■ **REQUEST**:
Skipping all images, output the listing word for word.

■ **EXCERPTED DATA**:

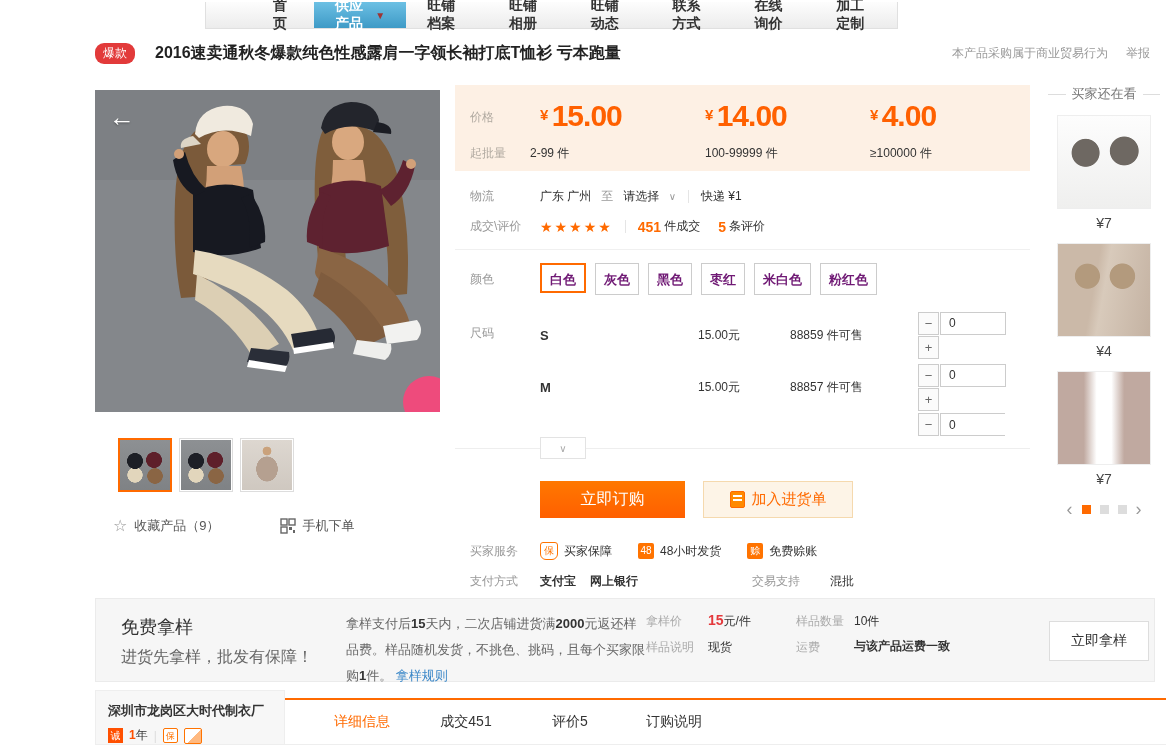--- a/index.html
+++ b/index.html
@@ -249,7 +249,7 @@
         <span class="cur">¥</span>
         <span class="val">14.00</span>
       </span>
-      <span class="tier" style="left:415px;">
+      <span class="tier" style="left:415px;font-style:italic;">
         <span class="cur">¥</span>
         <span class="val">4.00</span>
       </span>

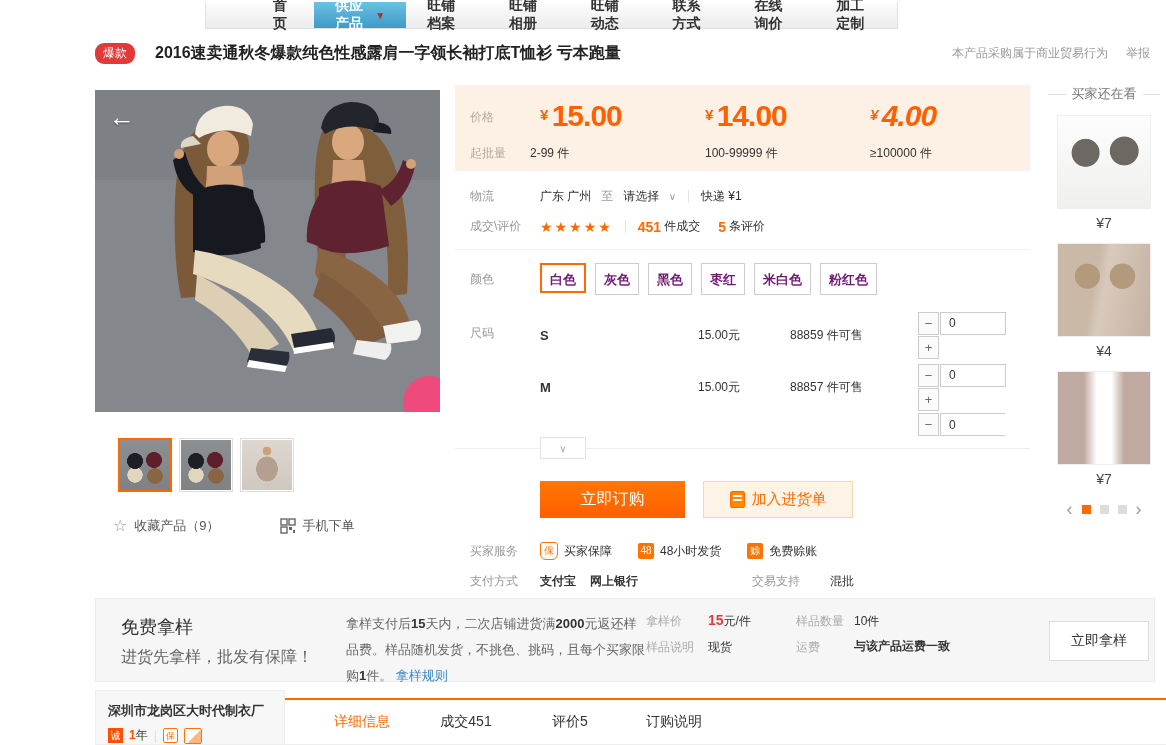--- a/index.html
+++ b/index.html
@@ -78,7 +78,7 @@
   .stepper input{border:1px solid #ccc;padding:0 8px;font-size:12px;color:#333;outline:none;width:48px;}
   .more-sizes{border-top:1px solid #eee;margin-top:9px;position:relative;height:14px;}
   .expand{position:absolute;left:85px;top:-12px;width:46px;height:22px;background:#fff;border:1px solid #e3e3e3;color:#aaa;font-size:10px;cursor:pointer;}
-  .actions{margin-top:18px;margin-left:85px;display:flex;gap:18px;}
+  .actions{margin-top:18px;margin-left:85px;display:flex;gap:6px;}
   .btn-order{width:145px;height:37px;border:none;background:linear-gradient(#ff7800,#ff5f00);color:#fff;font-size:16px;cursor:pointer;font-family:inherit;}
   .btn-cart{width:150px;height:37px;border:1px solid #f5d9ae;background:#fdf4e7;color:#ff6a00;font-size:15px;cursor:pointer;
             display:flex;align-items:center;justify-content:center;gap:7px;font-family:inherit;}

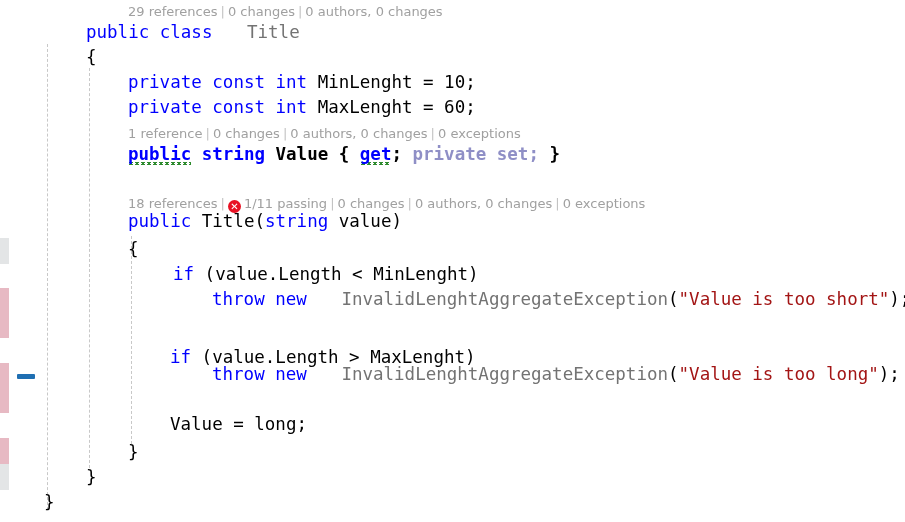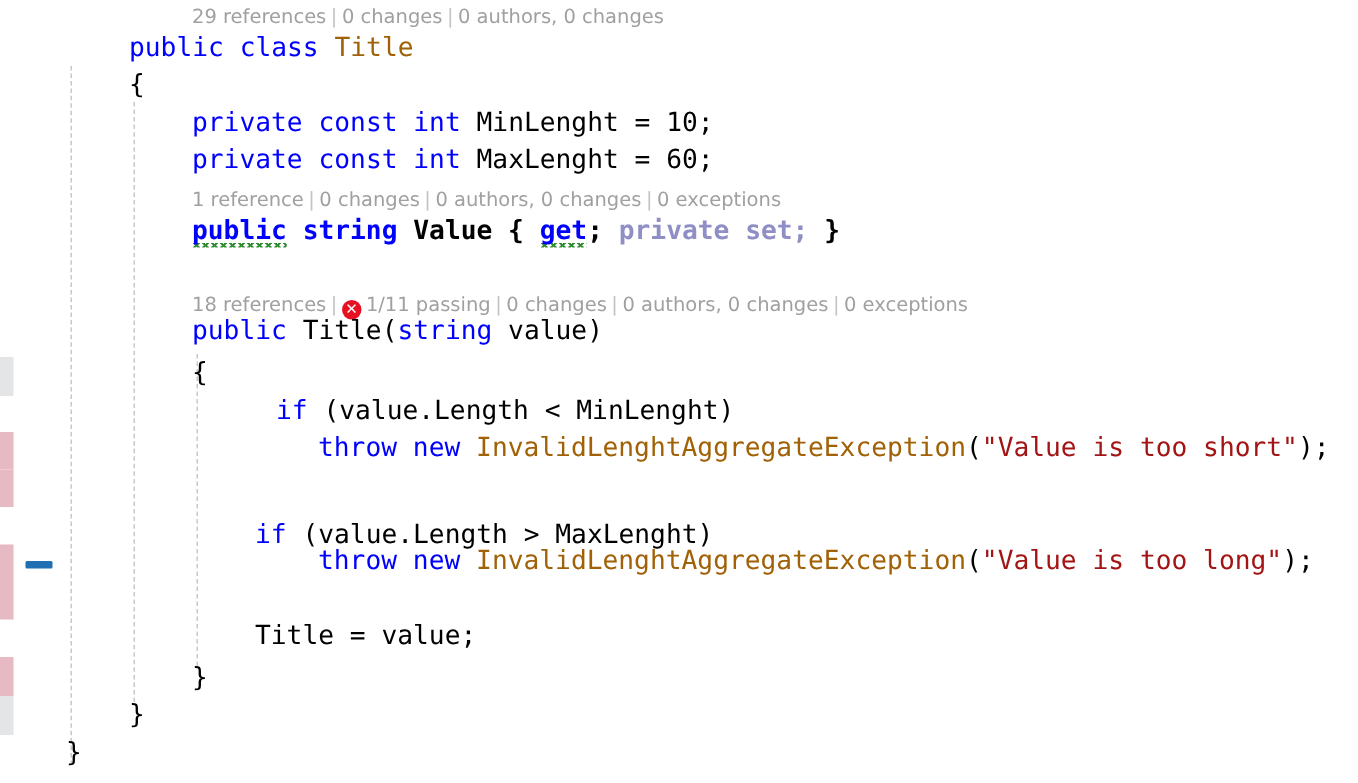--- a/index.html
+++ b/index.html
@@ -70,7 +70,7 @@
     letter-spacing: 0px;
   }
   .kw   { color: #0000ff; }
-  .type { color: #a16207; }
+  .type { color: #737373; margin-left: 24px; }
   .str  { color: #a31515; }
   .plain{ color: #000000; }
   .dim  { color: #8f8fc6; }

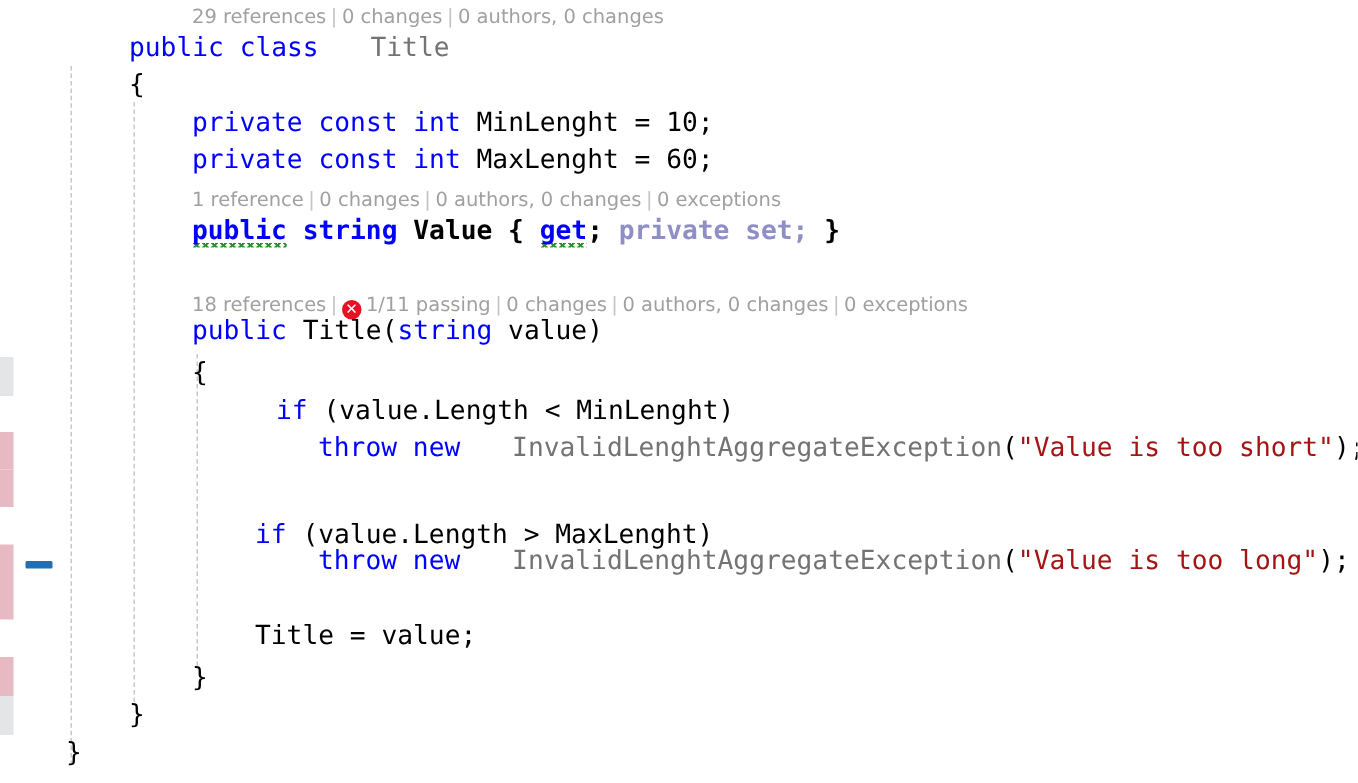--- a/index.html
+++ b/index.html
@@ -156,7 +156,7 @@
       <div class="line" style="top: 142px; left: 128px; font-weight: bold;"><span class="kw sq">public</span><span class="plain"> </span><span class="kw">string</span><span class="plain"> Value { </span><span class="kw sq">get</span><span class="plain">;</span><span class="dim"> private set;</span><span class="plain"> }</span></div>
       <div class="line" style="top: 209px; left: 128px;"><span class="kw">public</span><span class="plain"> Title(</span><span class="kw">string</span><span class="plain"> value)</span></div>
       <div class="line" style="top: 237px; left: 128px;"><span class="plain">{</span></div>
-      <div class="line" style="top: 262px; left: 184px;"><span class="kw">if</span><span class="plain"> (value.Length &lt; MinLenght)</span></div>
+      <div class="line" style="top: 262px; left: 173px;"><span class="kw">if</span><span class="plain"> (value.Length &lt; MinLenght)</span></div>
       <div class="line" style="top: 287px; left: 212px;"><span class="kw">throw</span><span class="plain"> </span><span class="kw">new</span><span class="plain"> </span><span class="type">InvalidLenghtAggregateException</span><span class="plain">(</span><span class="str">"Value is too short"</span><span class="plain">);</span></div>
       <div class="line" style="top: 337px; left: 170px; margin-top: 8px;"><span class="kw">if</span><span class="plain"> (value.Length &gt; MaxLenght)</span></div>
       <div class="line" style="top: 362px; left: 212px;"><span class="kw">throw</span><span class="plain"> </span><span class="kw">new</span><span class="plain"> </span><span class="type">InvalidLenghtAggregateException</span><span class="plain">(</span><span class="str">"Value is too long"</span><span class="plain">);</span></div>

■ **THE ANSWER**:
--- a/index.html
+++ b/index.html
@@ -249,7 +249,7 @@
         <span class="cur">¥</span>
         <span class="val">14.00</span>
       </span>
-      <span class="tier" style="left:415px;">
+      <span class="tier" style="left:415px;font-style:italic;">
         <span class="cur">¥</span>
         <span class="val">4.00</span>
       </span>

--- a/index.html
+++ b/index.html
@@ -78,7 +78,7 @@
   .stepper input{border:1px solid #ccc;padding:0 8px;font-size:12px;color:#333;outline:none;width:48px;}
   .more-sizes{border-top:1px solid #eee;margin-top:9px;position:relative;height:14px;}
   .expand{position:absolute;left:85px;top:-12px;width:46px;height:22px;background:#fff;border:1px solid #e3e3e3;color:#aaa;font-size:10px;cursor:pointer;}
-  .actions{margin-top:18px;margin-left:85px;display:flex;gap:18px;}
+  .actions{margin-top:18px;margin-left:85px;display:flex;gap:6px;}
   .btn-order{width:145px;height:37px;border:none;background:linear-gradient(#ff7800,#ff5f00);color:#fff;font-size:16px;cursor:pointer;font-family:inherit;}
   .btn-cart{width:150px;height:37px;border:1px solid #f5d9ae;background:#fdf4e7;color:#ff6a00;font-size:15px;cursor:pointer;
             display:flex;align-items:center;justify-content:center;gap:7px;font-family:inherit;}

--- a/index.html
+++ b/index.html
@@ -70,7 +70,7 @@
     letter-spacing: 0px;
   }
   .kw   { color: #0000ff; }
-  .type { color: #a16207; }
+  .type { color: #737373; margin-left: 24px; }
   .str  { color: #a31515; }
   .plain{ color: #000000; }
   .dim  { color: #8f8fc6; }

--- a/index.html
+++ b/index.html
@@ -156,7 +156,7 @@
       <div class="line" style="top: 142px; left: 128px; font-weight: bold;"><span class="kw sq">public</span><span class="plain"> </span><span class="kw">string</span><span class="plain"> Value { </span><span class="kw sq">get</span><span class="plain">;</span><span class="dim"> private set;</span><span class="plain"> }</span></div>
       <div class="line" style="top: 209px; left: 128px;"><span class="kw">public</span><span class="plain"> Title(</span><span class="kw">string</span><span class="plain"> value)</span></div>
       <div class="line" style="top: 237px; left: 128px;"><span class="plain">{</span></div>
-      <div class="line" style="top: 262px; left: 184px;"><span class="kw">if</span><span class="plain"> (value.Length &lt; MinLenght)</span></div>
+      <div class="line" style="top: 262px; left: 173px;"><span class="kw">if</span><span class="plain"> (value.Length &lt; MinLenght)</span></div>
       <div class="line" style="top: 287px; left: 212px;"><span class="kw">throw</span><span class="plain"> </span><span class="kw">new</span><span class="plain"> </span><span class="type">InvalidLenghtAggregateException</span><span class="plain">(</span><span class="str">"Value is too short"</span><span class="plain">);</span></div>
       <div class="line" style="top: 337px; left: 170px; margin-top: 8px;"><span class="kw">if</span><span class="plain"> (value.Length &gt; MaxLenght)</span></div>
       <div class="line" style="top: 362px; left: 212px;"><span class="kw">throw</span><span class="plain"> </span><span class="kw">new</span><span class="plain"> </span><span class="type">InvalidLenghtAggregateException</span><span class="plain">(</span><span class="str">"Value is too long"</span><span class="plain">);</span></div>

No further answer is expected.